Cambridge visits Zurich
Thomas Neville, Master of Trinity College Cambridge, had a great vision for his school at the beginning of the 17th century. He created a great new college for Trinity by using existing structures from older colleges and linking them together with new buildings to form two great courtyards. He transformed the existing structures quite freely, destroying buildings that did not fit in with the scheme, adapting existing facades, and keeping some parts untouched. As a whole, Trinity offers a variety of different heights, proportions, facades and eras.
The new architecture school re-uses Neville’s strategy. It links the Kaserne, the warehouses and the police building with new buildings that create four great courtyards. Most of the new bars consist of design studio spaces for professors, staff and students. The studios also take possession of the existing warehouses, allotting the same function to different spaces. In between the bars, more important buildings such as auditoriums and food courts enrich the plan with a new-found hierarchy.
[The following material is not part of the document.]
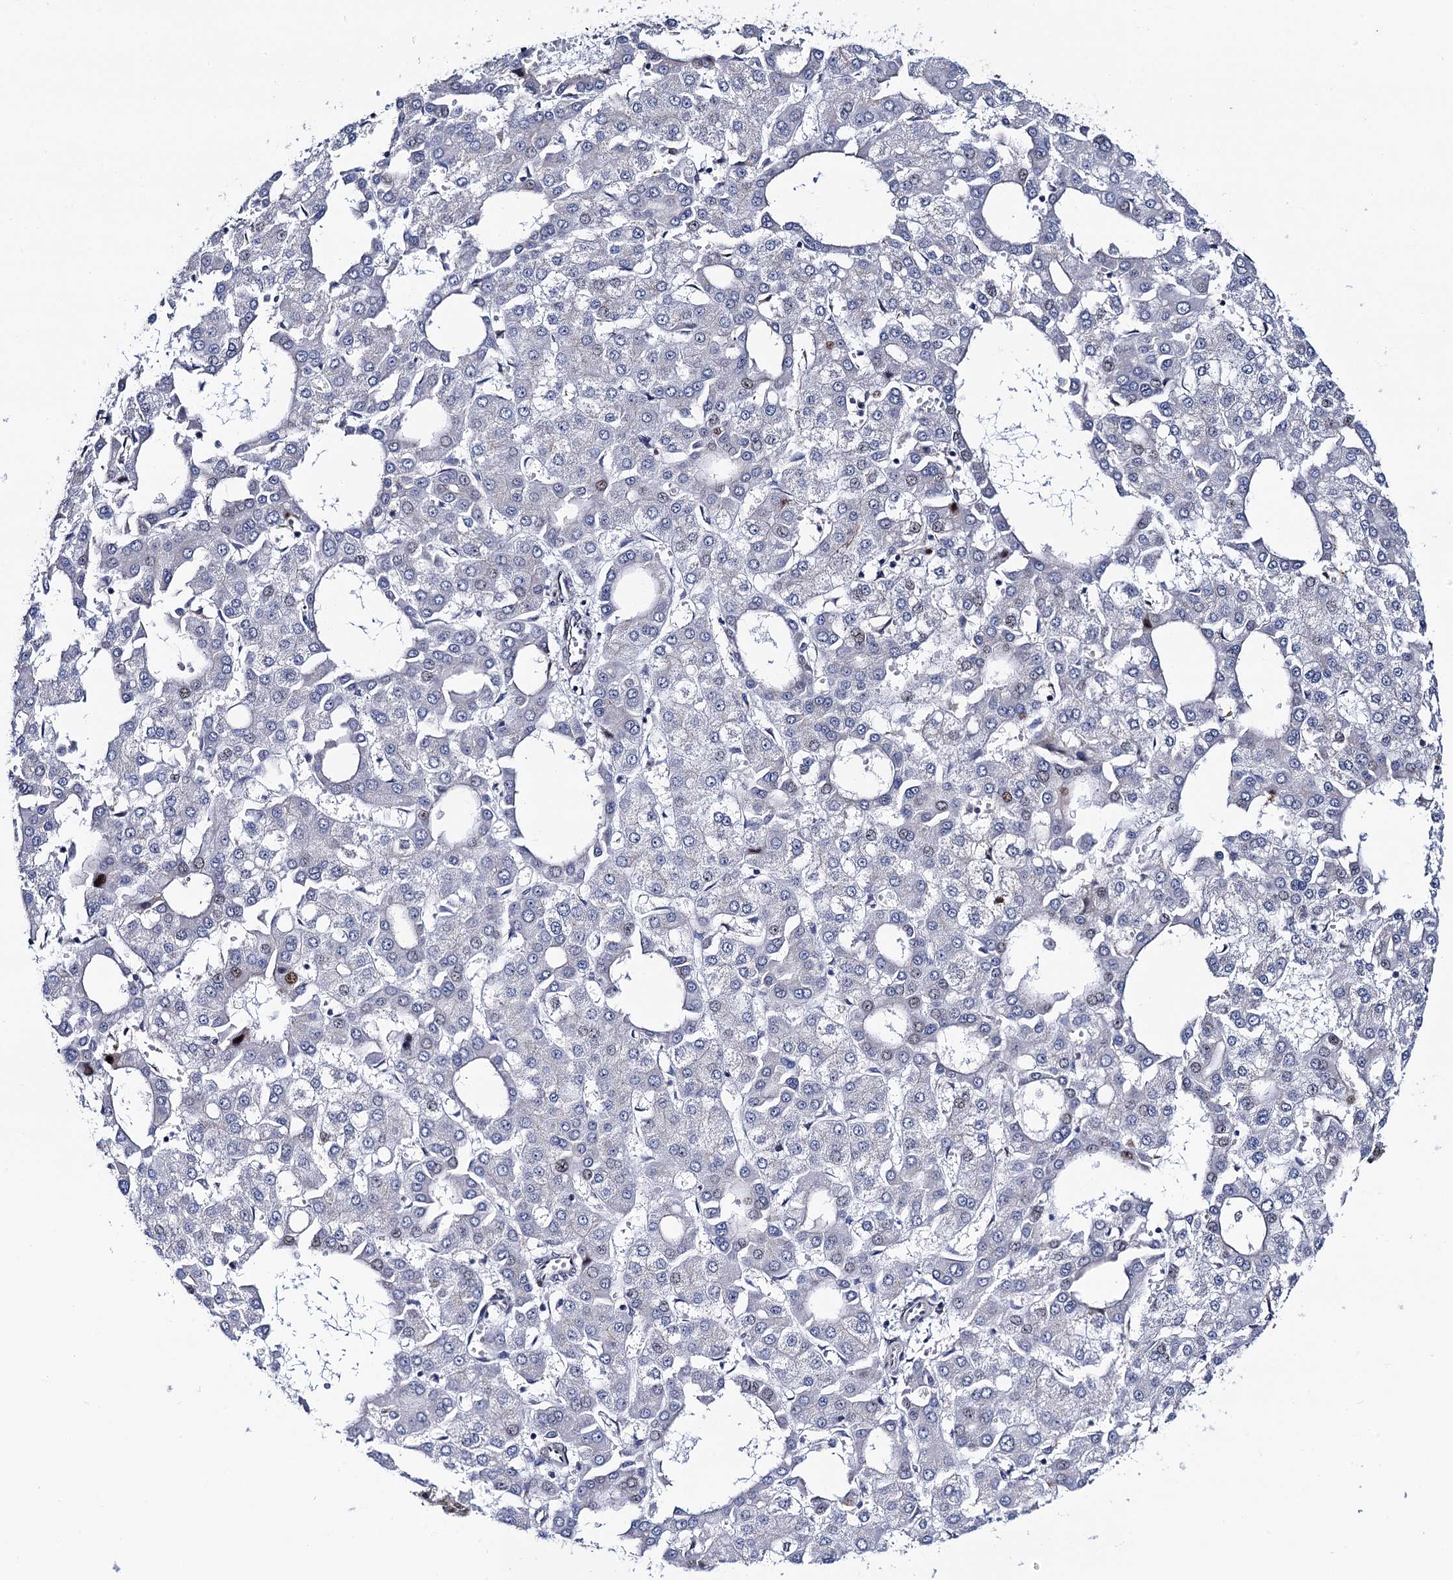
{"staining": {"intensity": "negative", "quantity": "none", "location": "none"}, "tissue": "liver cancer", "cell_type": "Tumor cells", "image_type": "cancer", "snomed": [{"axis": "morphology", "description": "Carcinoma, Hepatocellular, NOS"}, {"axis": "topography", "description": "Liver"}], "caption": "Liver hepatocellular carcinoma stained for a protein using immunohistochemistry (IHC) demonstrates no expression tumor cells.", "gene": "TRMT112", "patient": {"sex": "male", "age": 47}}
A sequence for the idle stroller
In contrast to Trinity, the new courtyards remain open to the city day and night. Although conscious that he is in the architecture school, the idle stroller will be able to appreciate a spatial sequence of different courtyards. The identity of these courtyards is not defined by function but much rather by size, proportion, surrounding facade and landscape. They become part of the city, paths for people to cross or places to take a break. They are an open part of the city and offer an alternative to the Volkspark.
Working around the “set”
Each studio has its own address, clearly visible from the courtyards. It is organized around a generous staircase, the ‘set’. The professors, staff and students all work on an open-space first floor. No clear spatial differentiation is made between these groups. On the ground floor the set leads out to two sides of smaller, more enclosed rooms. Each professor decides with his students how they want to use the space.
The warehouse in disguise
Although most of the facades of the existing Kaserne ensemble present formal and partly distinguished facades, the insides are the exact opposite. They are very basic, industrial, and their structure is left visible. Even the Kaserne itself with its stone facade has a more pragmatic steel structure inside. This principle of an industrial building in formal attire is used to give an architecture to the new additions. From the outside, the new buildings possess a composed, almost pedagogical, hierarchy in the facades. Inside, materials are raw and uncompromising. Wooden planking, bare insulation brick and steel structure reveal the true tectonic nature of the buildings. The inside industrial spaces possess all the qualities needed for a design studio: tall ceilings, zenithal light, large surfaces for groups, a lot of space to think.
Blurring the boundaries
The existing buildings and the new additions integrate into a whole. The design is neither based on contrasting old and new nor on copying the old into the new. It tries to conciliate the two parties through an exchange of architectural language, similarities in atmospheres, and creation of new outside spaces. It unifies the two parties by using the same rhythm of windows, by changing window formats or by using common proportions.